Op de ouderenwoningmarkt is het streven ouderen zo veel mogelijk te bieden wat zij vragen. Ouderen worden van vele kanten geïnformeerd, kunnen kwaliteit en maatwerk eisen en maken hun eigen keuzes. Zoals gezegd neemt zowel op de koopwoningmarkt als de huurwoningmarkt het dienstverlenend karakter van de aanbieders toe. Consumentenbescherming wordt belangrijker. Dit gold al geruime tijd voor huurders maar ook de eigenwoningbezitter krijgt een vorm in wettelijk consumentenbescherming (Priemus, 2000).
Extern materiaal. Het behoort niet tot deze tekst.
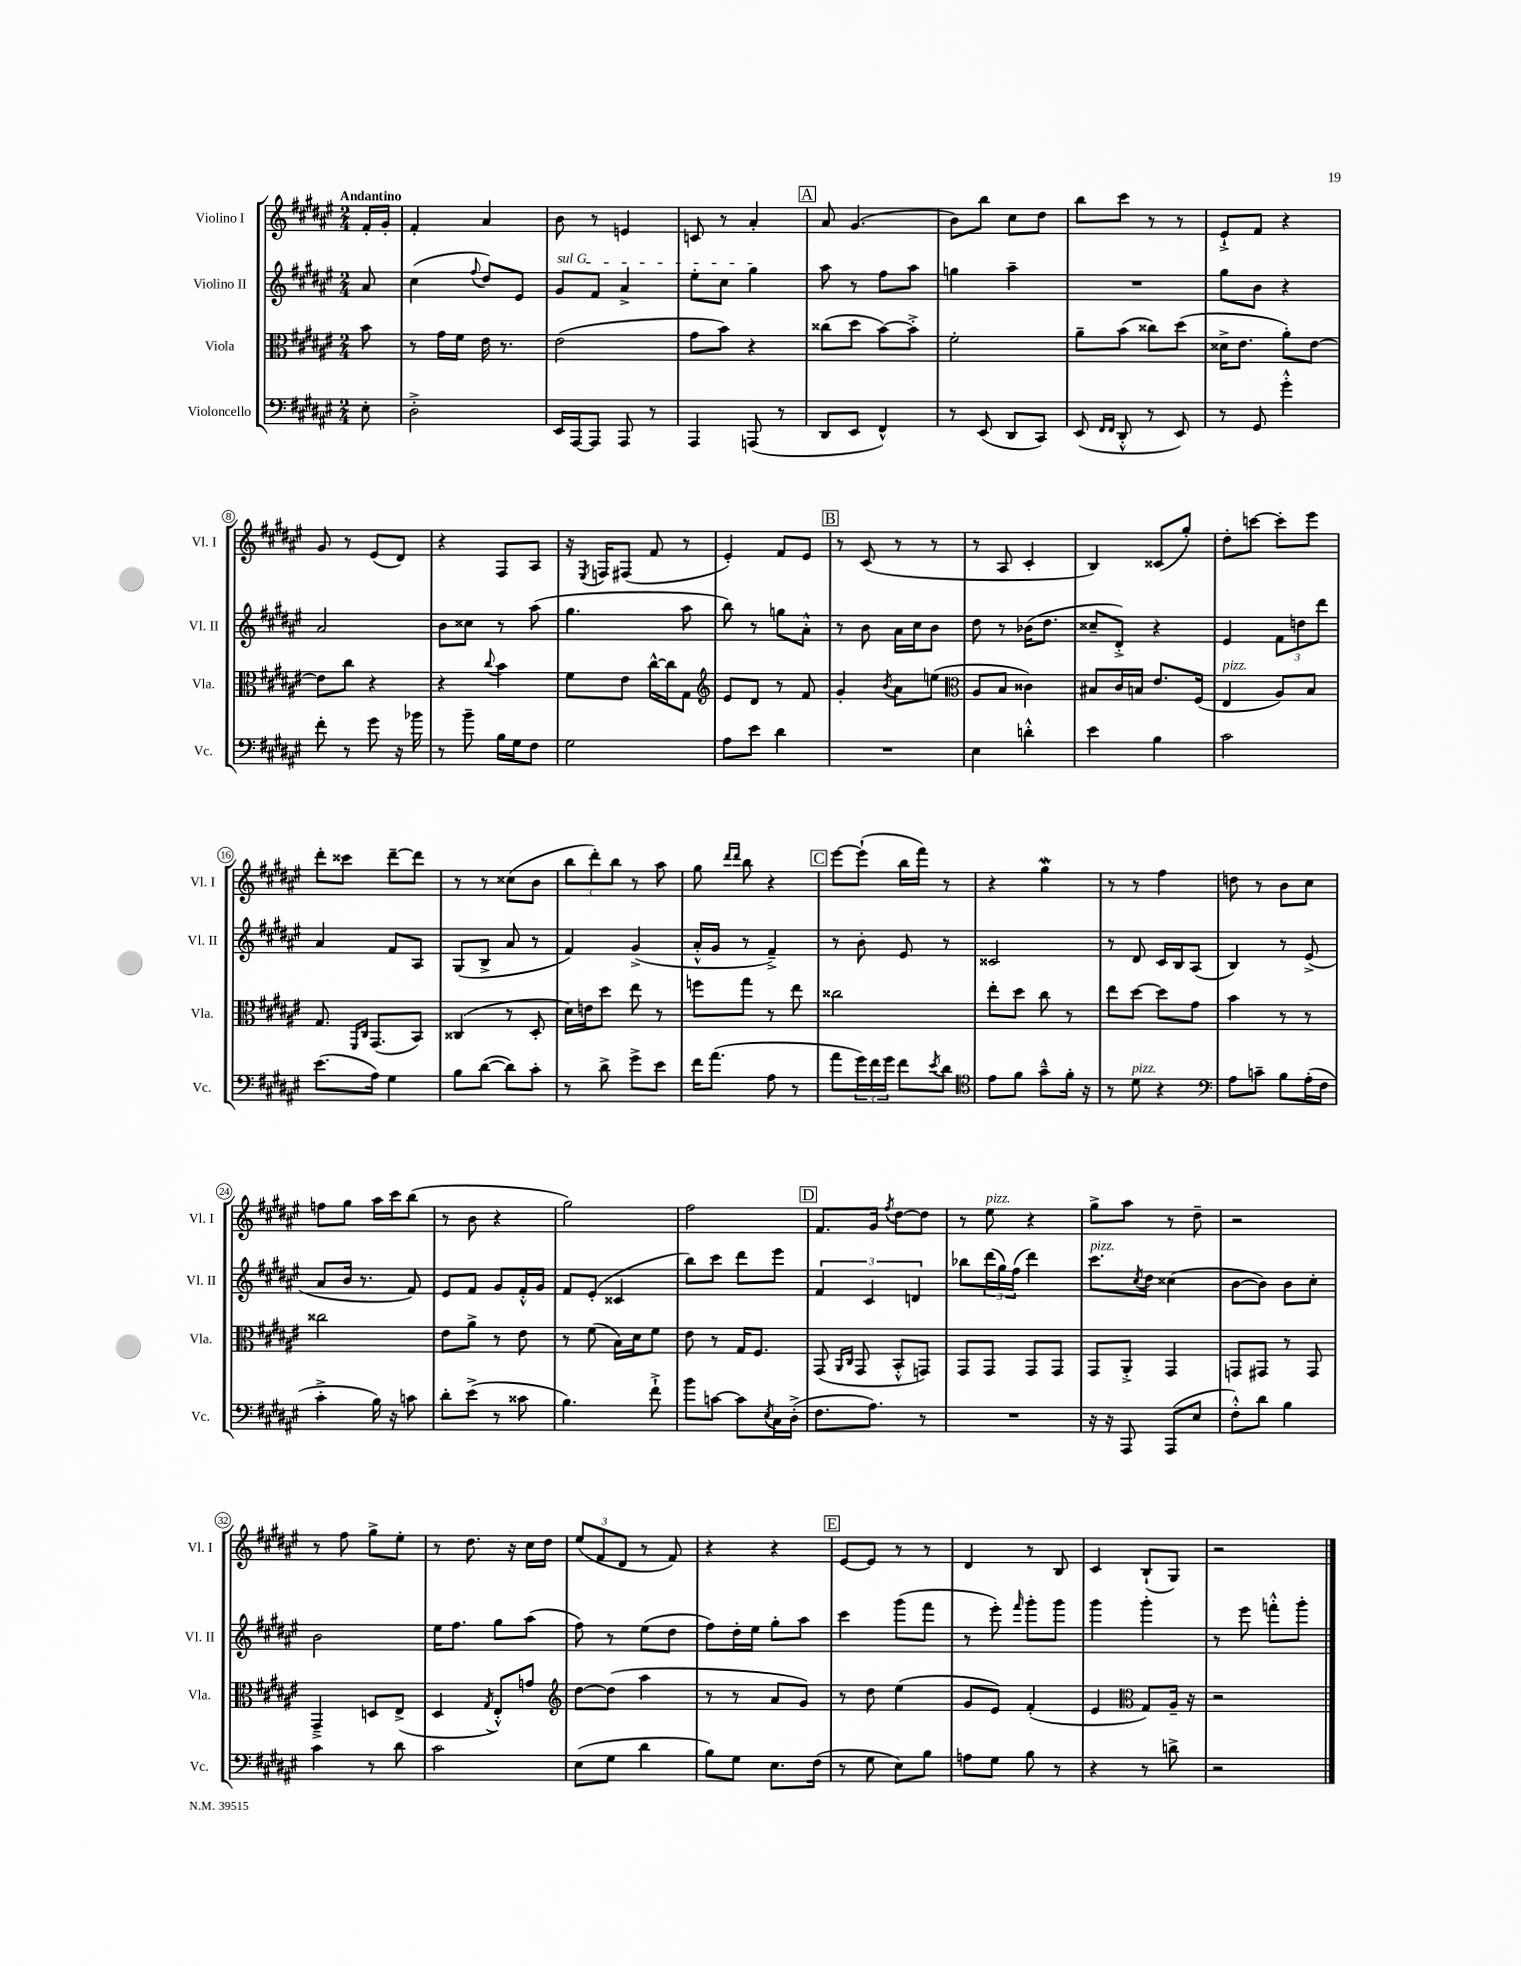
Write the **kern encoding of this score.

**kern	**kern	**kern	**kern
*staff4	*staff3	*staff2	*staff1
*clefF4	*clefC3	*clefG2	*clefG2
*k[f#c#g#d#a#e#]	*k[f#c#g#d#a#e#]	*k[f#c#g#d#a#e#]	*k[f#c#g#d#a#e#]
*M2/4	*M2/4	*M2/4	*M2/4
8E#'	8b	8a#	16f#'
.	.	.	16g#'
=	=	=	=
2D#'^	8r	(4cc#	4f#'
.	16g#	.	.
.	16f#	.	.
.	.	8qqff#	.
.	16e#	8dd#)	4a#
.	8.r	.	.
.	.	8e#	.
=	=	=	=
16EE#	(2e#	8g#	8b
[16AAA#	.	.	.
8AAA#]	.	8f#	8r
8AAA#	.	4a#^	4e
8r	.	.	.
=	=	=	=
4AAA#	8g#	8ee#'	8c
.	8b)	8cc#	8r
(8AAA	4r	4gg#	4a#'
8r	.	.	.
=	=	=	=
8DD#	(8cc##	8aa#	8a#
8EE#	8dd#	8r	(4.g#
4FF#^^)	[8b)	8ff#	.
.	8b'^]	8aa#	.
=	=	=	=
8r	2f#'	4gg	8b)
(8EE#	.	.	8bb
8DD#	.	4aa#~	8cc#
8CC#)	.	.	8dd#
=	=	=	=
(8EE#	8a#~	2r	8bb
16qqFF#	.	.	.
16qqFF#	.	.	.
8DD#'^^	(8b	.	8ccc#
8r	8cc##)	.	8r
8EE#)	(8dd#	.	8r
=	=	=	=
8r	16d##^	8gg#	8e#`^
.	8.e#	.	.
8GG#	.	8b	8f#
4g#'^^	8a#')	4r	4r
.	[8e#	.	.
=	=	=	=
8f#'	8e#]	2a#	8g#
8r	8cc#	.	8r
8g#	4r	.	(8e#
16r	.	.	8d#)
16b-	.	.	.
=	=	=	=
8r	4r	8b	4r
8b~	.	8cc##	.
.	8qqcc#	.	.
16B	4b	8r	8F#
16G#	.	.	.
8F#	.	(8aa#	8A#
=	=	=	=
2G#	8f#	4.gg#	16r
.	.	.	8qE#
.	.	.	16F
.	8e#	.	(8F#
.	[16cc#^^	.	8f#
.	16cc#]	.	.
.	8G#	8aa#	8r
=	=	=	=
*	*clefG2	*	*
8A#	8e#	8bb)	4e#')
8e#	8d#	8r	.
4d#	8r	8gg	8f#
.	8f#	8a#'^^	8e#
=	=	=	=
2r	4g#'	8r	8r
.	.	8b	(8c#
.	8qb	.	.
.	8a#	16a#	8r
.	.	16cc#	.
.	(8ee	8b	8r
=	=	=	=
*	*clefC3	*	*
4E#	8A#	8dd#	8r
.	8B	8r	8A#
4d'^^	4c##)	(16b-	4c#'
.	.	8.dd#	.
=	=	=	=
4e#	8B#	8cc##~	4B)
.	16c#	8d#'^)	.
.	16B	.	.
4B	8.e#	4r	(8c##
.	.	.	8gg#')
.	(16F#	.	.
=	=	=	=
2c#	4E#	4e#	8dd#'
.	.	.	[8ccc
.	8A#)	12f#	8ccc']
.	.	12dd	.
.	8B	.	8eee#
.	.	12ddd#	.
=	=	=	=
(8.e#	8.G#	4a#	8ddd#'
.	.	.	8ccc##
.	16qqFF#	.	.
.	16qqC#	.	.
16A#)	(8.GG#	.	.
4G#	.	8f#	[8ddd#~
.	8BB)	8A#	8ddd#]
=	=	=	=
8B	(4C##	(8G#	8r
([8d#	.	8B^	8r
8d#])	8r	8a#	(8cc##
8c#'	8D#'	8r	8b
=	=	=	=
8r	16d#)	4f#)	12bb
.	16e	.	.
.	.	.	12ddd#')
8d#^	8dd#	.	.
.	.	.	12bb
8g#^	8ee#	(4g#^	8r
8e#	8r	.	8aa#
=	=	=	=
16f#	8ff	16a#'^^	8gg#
(8.a#	.	16g#	.
.	.	.	16qqddd#
.	.	.	16qqddd#
.	8gg#	8r	8bb
8A#	8r	4f#~^)	4r
8r	8ee#	.	.
=	=	=	=
8a#	2cc##	8r	[8eee#
24g#)	.	8b'	(8eee#`]
24f#	.	.	.
24g#	.	.	.
8f#	.	8e#	16bb
.	.	.	16fff#)
8qe#	.	.	.
8d#	.	8r	8r
=	=	=	=
*clefC4	*	*	*
8e#	8ee#'	2c##	4r
8f#	8dd#	.	.
8g#~^^	8cc#	.	4gg#
16f#'	8r	.	.
16r	.	.	.
=	=	=	=
8r	8ee#	8r	8r
8d#	[8dd#	8d#	8r
4r	8dd#]	16c#	4ff#
.	.	16B	.
.	8g#	(8A#	.
=	=	=	=
*clefF4	*	*	*
8A#	4b	4B)	8dd
8c~	.	.	8r
8B	8r	8r	8b
(16A#'	8r	(8e#^	8cc#
16F#	.	.	.
=	=	=	=
4c#'^	2cc##	8a#	8ff
.	.	16b	8gg#
.	.	8.r	.
16B)	.	.	16aa#
16r	.	.	16ccc#
8c	.	8f#)	(8bb
=	=	=	=
8d#'	8e#	8e#	8r
(8e#^	8a#^	8f#	8b
8r	8r	8g#	4r
8c##	8e#	16f#'^^	.
.	.	16g#	.
=	=	=	=
4.B)	8r	8f#	2gg#)
.	(8f#	(8e#'	.
.	16B)	4c##	.
.	16d#	.	.
8f#`^	8f#	.	.
=	=	=	=
8b	8e#	8bb)	2ff#
[8c	8r	8ccc#	.
8c]	16G#	8ddd#	.
.	8.F#	.	.
8qE#	.	.	.
16C#	.	8eee#	.
(16D#'^	.	.	.
=	=	=	=
8.F#	(8GG#	6f#	8.f#
.	16qqAA#	.	.
.	16qqC#	.	.
.	8GG#	.	.
.	.	6c#	.
8.A#)	.	.	16g#
.	.	.	8qff#
.	8BB'^^	.	[8dd#
.	.	6d	.
8r	8GG)	.	8dd#]
=	=	=	=
2r	8GG#	8bb-	8r
.	8GG#	(24ddd#	8ee#
.	.	24gg#)	.
.	.	(24ff#	.
.	8GG#	4ddd#)	4r
.	8GG#	.	.
=	=	=	=
16r	8GG#	8.ccc#	8gg#^
16r	.	.	.
8AAA#	8AA#'^	.	8aa#
.	.	8qcc#	.
.	.	16dd#	.
(8AAA#	4GG#	(4cc##	8r
8E#	.	.	8dd#~
=	=	=	=
8F#'^^)	8GG	[8b	2r
8d#	8GG#	8b])	.
4B	8r	8b	.
.	8GG#	8cc#'	.
=	=	=	=
4c#	4GG#~^	2b	8r
.	.	.	8ff#
8r	8D	.	8gg#^
8d#	(8E#^	.	8ee#'
=	=	=	=
2c#	4D#	16ee#	8r
.	.	8.ff#	.
.	.	.	8.dd#
.	8qG#	.	.
.	8E#'^^)	8gg#	.
.	.	.	16r
.	8g	(8aa#	16cc#
.	.	.	16dd#
=	=	=	=
*	*clefG2	*	*
(8E#	[8dd#	8ff#)	(12ee#
.	.	.	12f#
8G#	(8dd#]	8r	.
.	.	.	12d#
4d#	4aa#	(8ee#	8r
.	.	8dd#	8f#)
=	=	=	=
8B)	8r	8ff#)	4r
8G#	8r	16dd#'	.
.	.	16ee#	.
8.E#	8a#	8gg#'	4r
.	8g#)	8aa#	.
(16F#	.	.	.
=	=	=	=
8r	8r	4ccc#	[8e#
8G#	8dd#	.	8e#]
8E#)	(4ee#	(8ggg#	8r
8B	.	8fff#	8r
=	=	=	=
8A	8g#	8r	4d#
8G#	8e#)	8eee#')	.
.	.	16qqfff#	.
8B	(4f#'	8ggg#'	8r
8r	.	8ggg#	8B
=	=	=	=
4r	4e#	4ggg#	4c#
*	*clefC3	*	*
8r	8G#)	4ggg#'	(8B`
8d^	16A#~	.	8G#)
.	16r	.	.
=	=	=	=
2r	2r	8r	2r
.	.	8eee#	.
.	.	8fff'^^	.
.	.	8ggg#'	.
==	==	==	==
*-	*-	*-	*-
In een verslechterde economie, zoals in 2011 of als de hypotheekrente zou oplopen gaat er eerder vraaguitval optreden. Marktpartijen zullen hierop reageren door zekerheden aan te bieden als consumenten daaraan behoefte hebben. Door de overheid gesteunde achtervangconstructies als de Nationale Hypotheek Garantie, het Waarborgfonds Sociale Woningbouw en het Centraal Fonds Volkshuisvesting passen goed in de voorwaarden van een optimale marktwerking op een ontspannen woningmarkt (Priemus, 2000). Als er een vragersmarkt ontstaat, is het van belang na te gaan in welke segmenten overschotten bestaan of dreigen te ontstaan en in welke segmenten nog tekorten voorkomen. De stijgende vraag naar ouderenwoningen en de daardoor ontstane tekorten in dit segment is hét voorbeeld.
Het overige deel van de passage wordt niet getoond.